Margio soltó a Anwar Sadat, se alejó de él y descubrió un mechón de sus cabellos que se le desprendía de entre los dedos. El cuerpo de la víctima bailó un segundo sin ritmo antes de resbalar y chocar con el suelo. Margio lo observó atentamente hasta asegurarse de que estaba muerto. Si el mordisco en la yugular no hubiera sido suficiente para presentarle a Anwar Sadat al Ángel de la Muerte, el golpe en la cabeza había completado las formalidades. Allí estaba, con el ombligo al aire y la camiseta de tirantes de la joyería abc, como un viejo indefenso tras el ataque de un cuón rabioso. Así lo encontraron Ma Soma y los demás.
Margio estaba fascinado con su obra maestra, más espiritualmente arrebatadora que las copias baratas de los cuadros de Raden Saleh que colgaban por encima de la televisión.

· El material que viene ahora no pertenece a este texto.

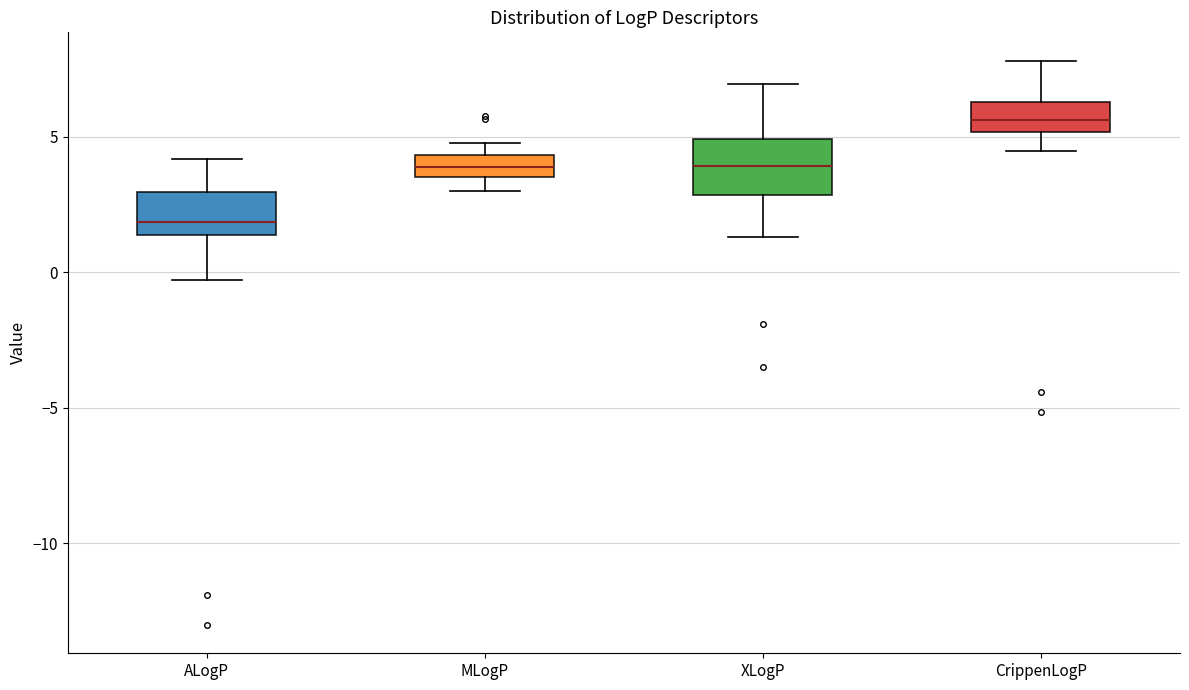

Reading left to right, transcribe this box plot: for each box, give where its median line is, the range the box spans, and where its two whiskers end, as read against the y-axis. The values are not printed on the chart, so give them approximately, as read against the axis.

ALogP: median 2.0, box 1.5 to 3.0, whiskers -0.5 to 4.0
MLogP: median 4.0, box 3.5 to 4.5, whiskers 3.0 to 5.0
XLogP: median 4.0, box 3.0 to 5.0, whiskers 1.5 to 7.0
CrippenLogP: median 5.5, box 5.0 to 6.5, whiskers 4.5 to 8.0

La cabeza le daba vueltas. Era incapaz de recordar dónde estaba la puerta, y echó a andar torpemente mientras todo se ponía negro de pronto. Como Anwar Sadat, bailó un instante, girando sin caerse antes de enfilar hacia la parte trasera del sofá dejando detrás un rastro de huellas sangrientas. Consiguió arrastrarse palmo a palmo hasta el exterior y se derrumbó en el porche.
El sabor de la sangre lo hizo recordar la carnicería que había cometido y el instinto animal lo obligó a huir de allí. Se puso de pie, no completamente derecho, y trastabilló hasta el carambolo, donde escupió el último trozo del cuello de Anwar Sadat. Lo vio golpear el suelo; era del tamaño de un trozo de tofu y al verlo, el contenido de su estómago salió disparado invadiéndole la garganta con su sabor amargo y agrio. Apoyado contra el árbol, el joven vomitó los fideos que había comido en el desayuno. Transcurrió algún tiempo antes de que cesara la agitación que reinaba en sus tripas. Seguía dando arcadas, aunque ya no le quedaba nada que vomitar. Se apartó del carambolo y se dirigió hacia el griterío de los apostadores y los silbidos de las colas de las palomas que cortaban el aire.